Biden has announced that he will be running for a second term in office and the Ukraine war and inflation are just like the salt on the open wounds. And on top of that Biden is doubling down on his push for economic engagement with Beijing.
The author believed that raising the economic pressure on China in the current environment would carry its own risks. In fact, some observers praise Biden’s “course correction,” while others point out that outreach is unlikely to produce results because the administration is not prepared to concede to Beijing’s demands to back off on tariffs, technology restrictions and bans on products made with forced labour.

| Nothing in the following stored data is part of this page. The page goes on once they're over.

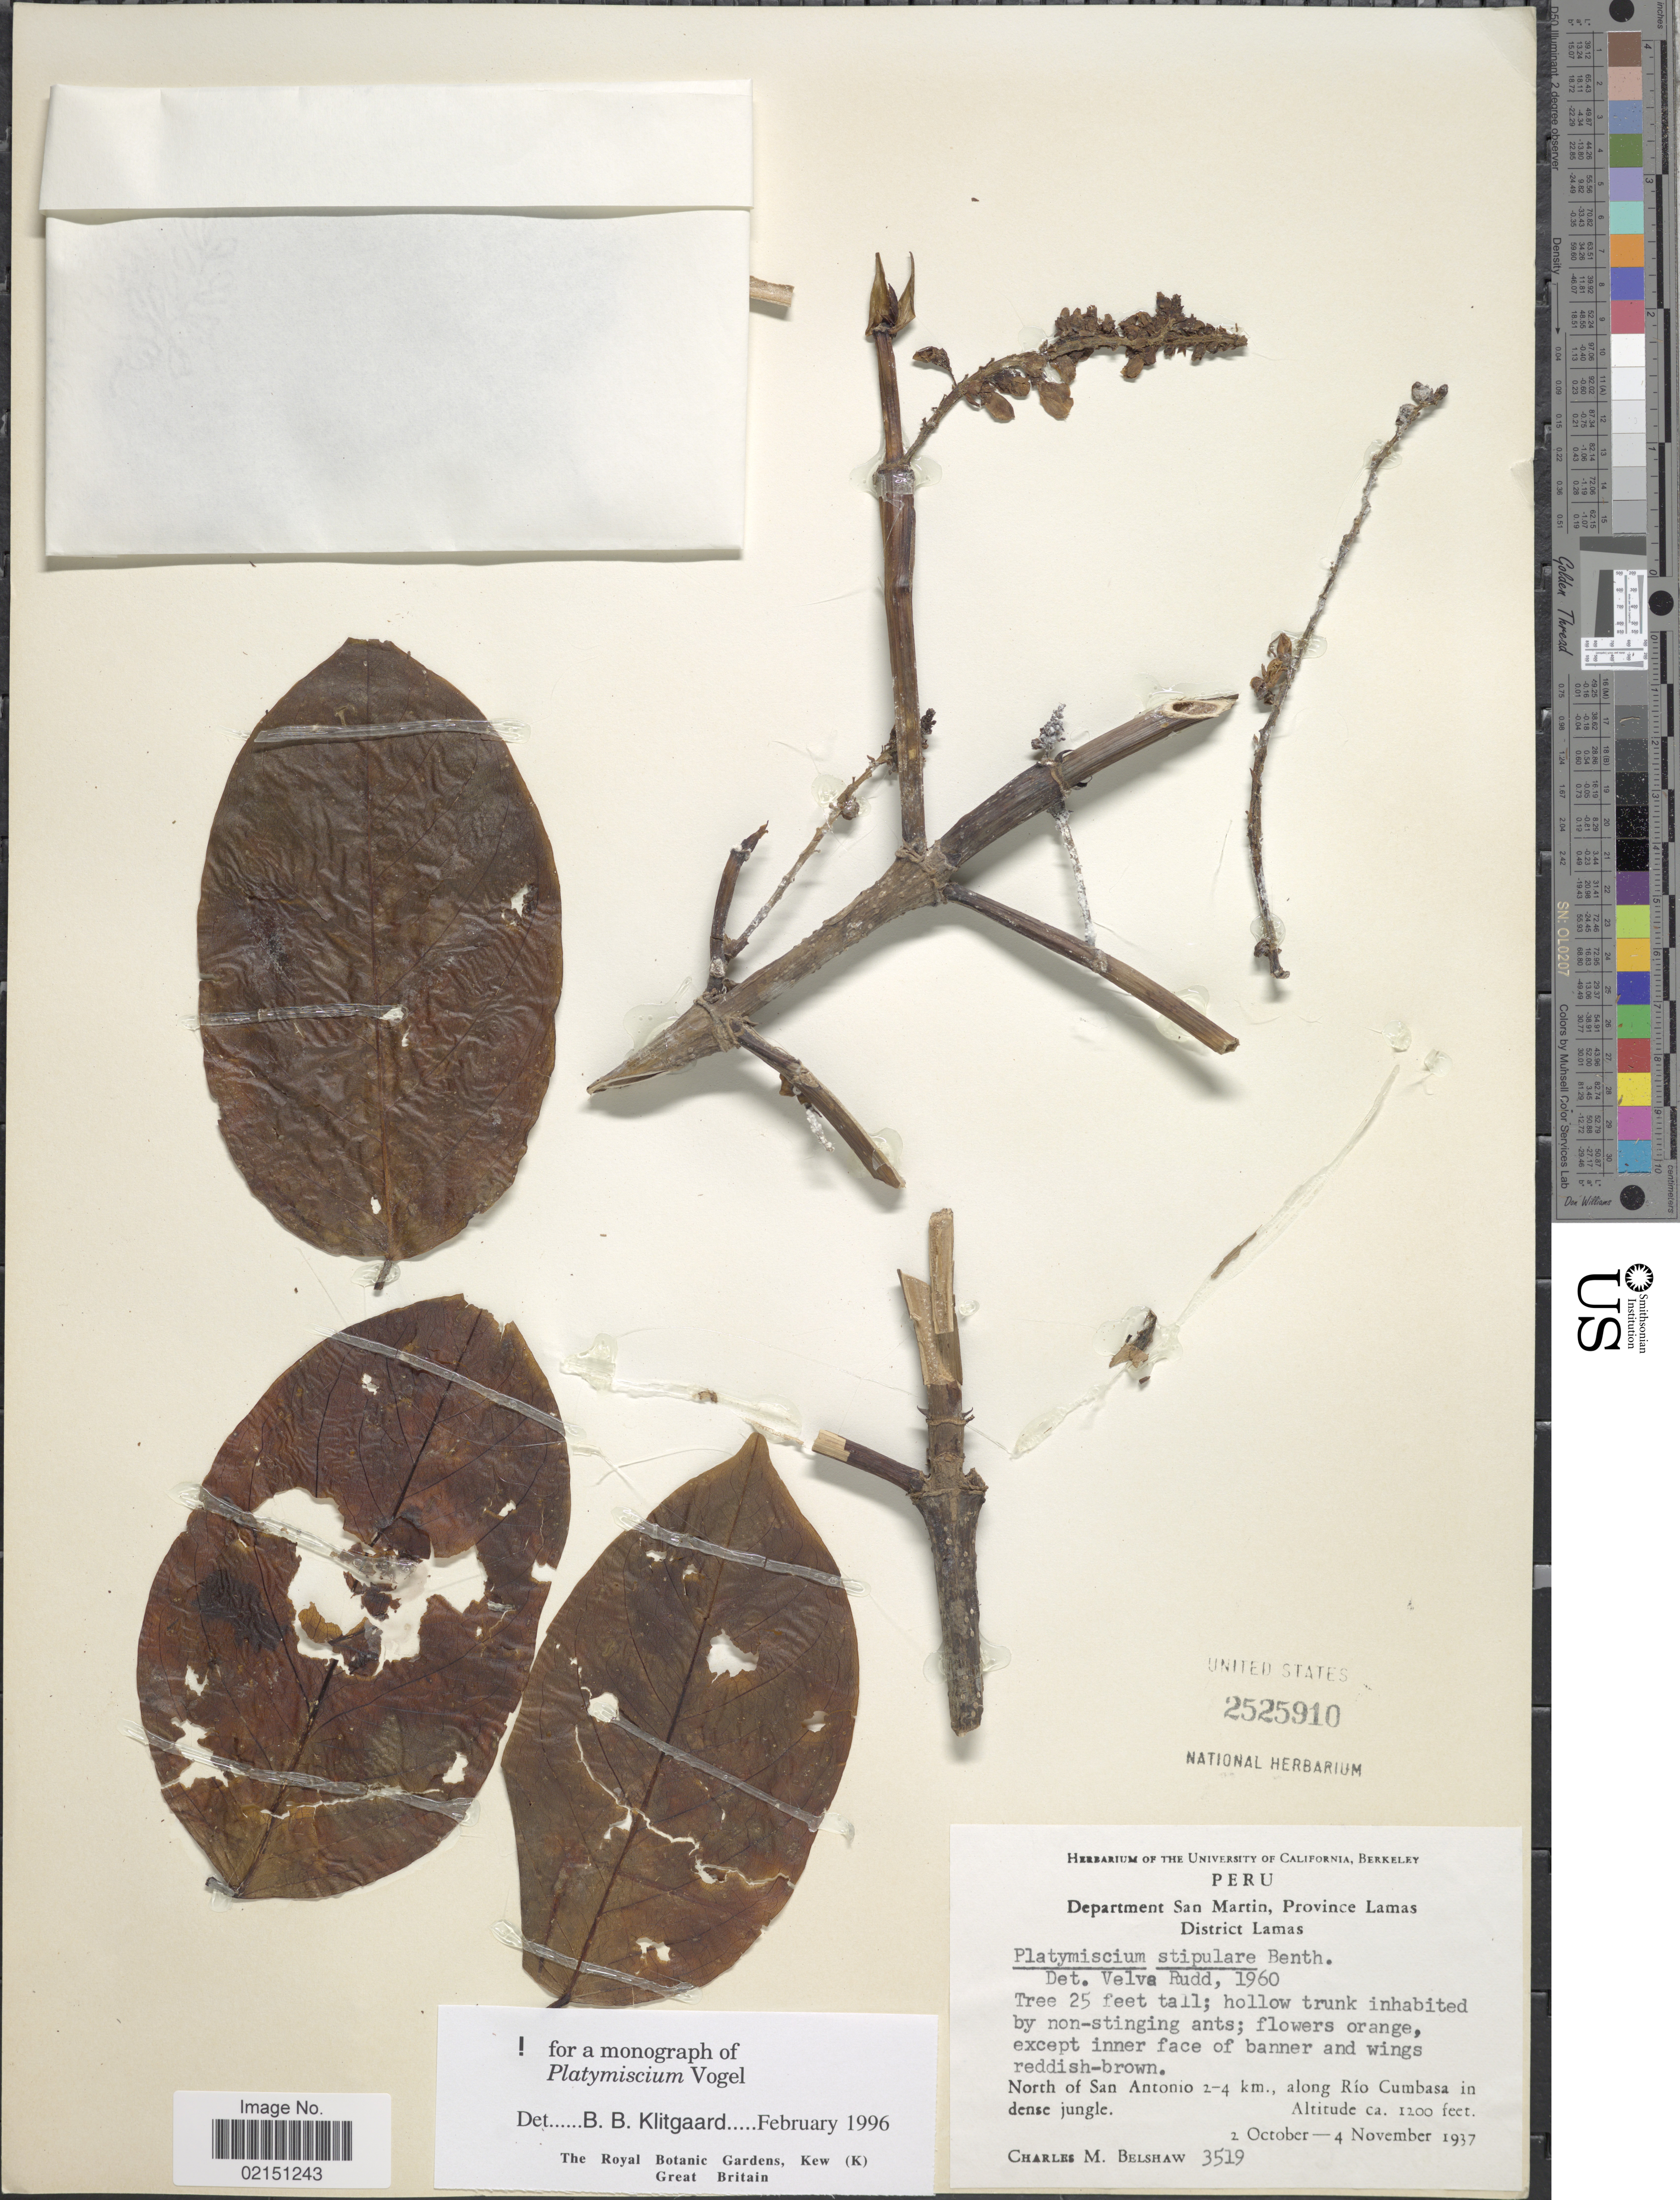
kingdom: Plantae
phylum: Tracheophyta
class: Magnoliopsida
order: Fabales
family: Fabaceae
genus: Platymiscium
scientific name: Platymiscium stipulare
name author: Benth.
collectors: C. Shaw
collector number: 3519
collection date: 1937-10-02/1937-11-04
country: Peru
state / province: San Martín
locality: Province Lamas. District Lamas. North of San Antonio 2-4 km., along Rio Cumbasa in dense jungle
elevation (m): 366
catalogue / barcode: US 2525910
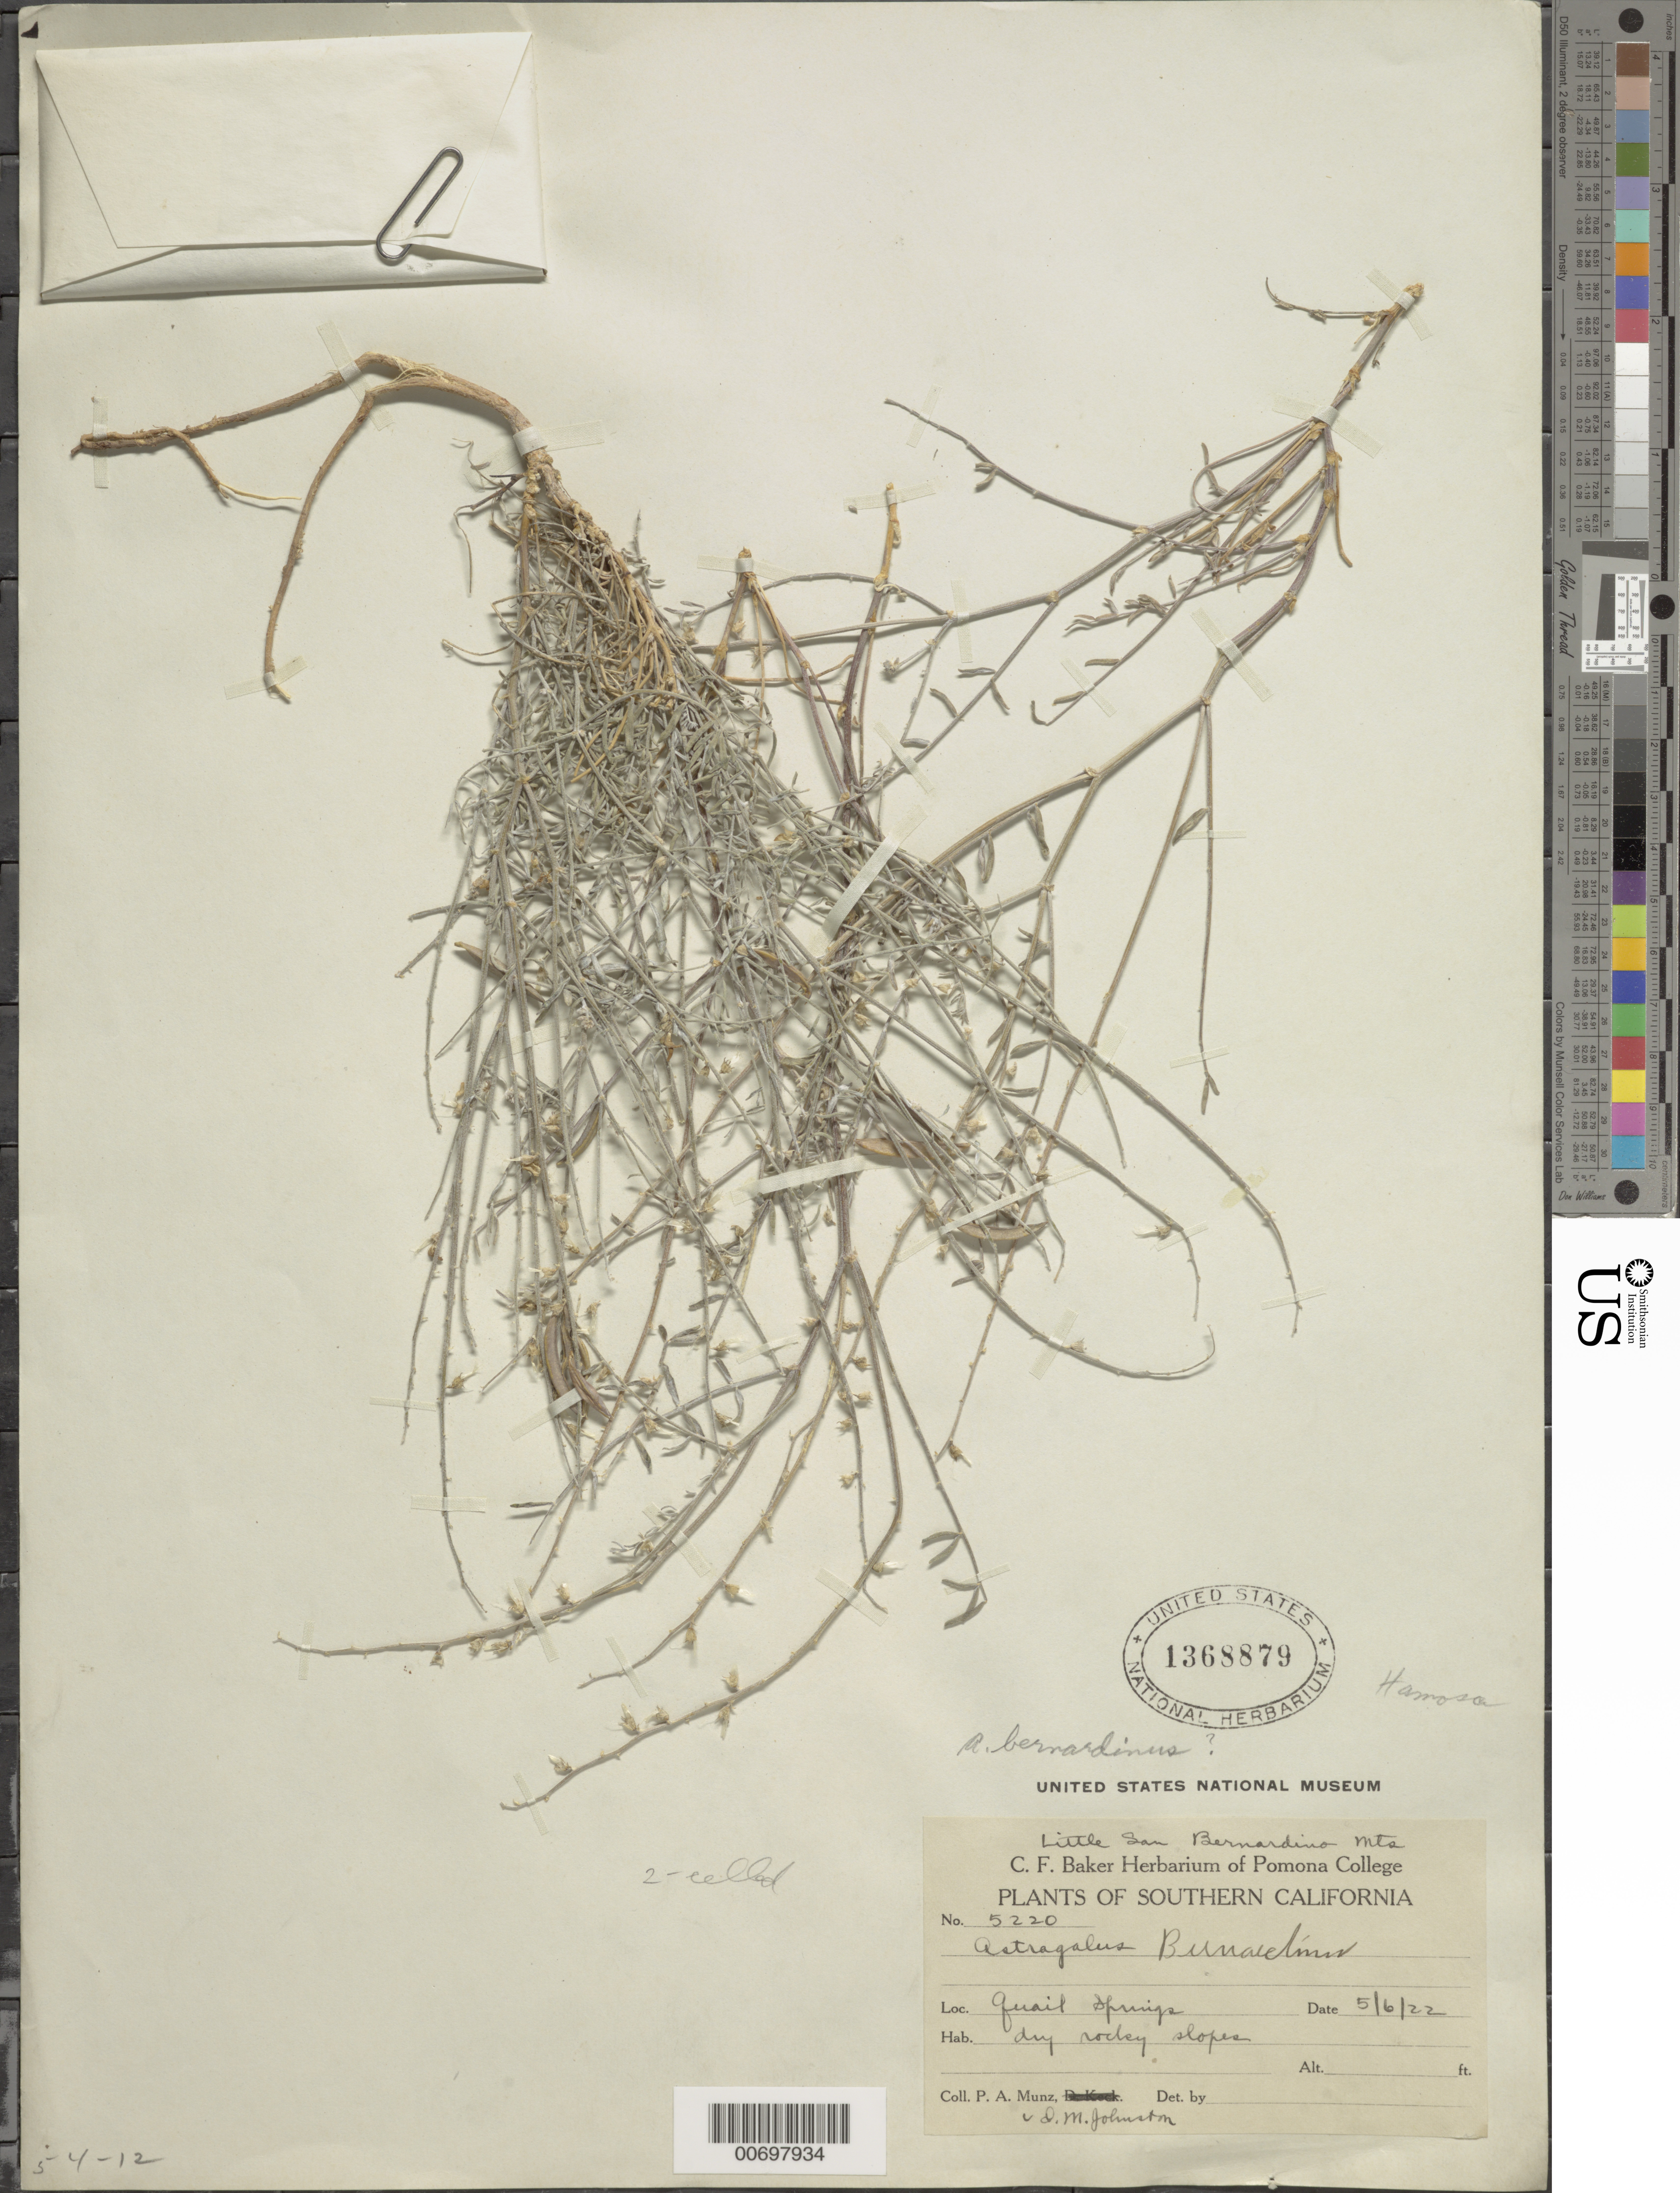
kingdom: Plantae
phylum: Tracheophyta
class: Magnoliopsida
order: Fabales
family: Fabaceae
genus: Astragalus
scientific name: Astragalus bernardinus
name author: M.E. Jones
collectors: P. A. Munz & I.M. Johnston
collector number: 5220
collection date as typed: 06 May 1922 or 05 Jun 1922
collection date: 1922-05-06 or 1922-06-05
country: United States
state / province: California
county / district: San Bernardino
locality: Quail Springs, Little San Bernardino Mts.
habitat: Dry rocky slopes.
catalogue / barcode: US 1368879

Many national security officials see weaknesses in Biden’s strategy to apply economic pressure on China. For example, an earlier plan to investigate China’s abuse of government subsidies has been dropped. And six months after the administration announced new technology export restrictions on China, final rules to carry out those limits have yet to be released. If the administration has any serious plan to address China’s abuse of U.S. capital markets, it’s a closely held secret, according to The New York Times.
Regarding China, there is tension between Biden’s interest in maintaining a tough stance and his desire to slow the rapid descent of the relationship. Meanwhile, China courts European allies in an attempt to isolate Washington.
The author, citing officials, said that Biden seeks another meeting with Chinese President Xi Jinping to follow up on their confab last November in Bali, Indonesia. But the strategic-engagement track has been frozen ever since Secretary of State Antony Blinken’s planned trip was scuttled by the spy balloon incident in February.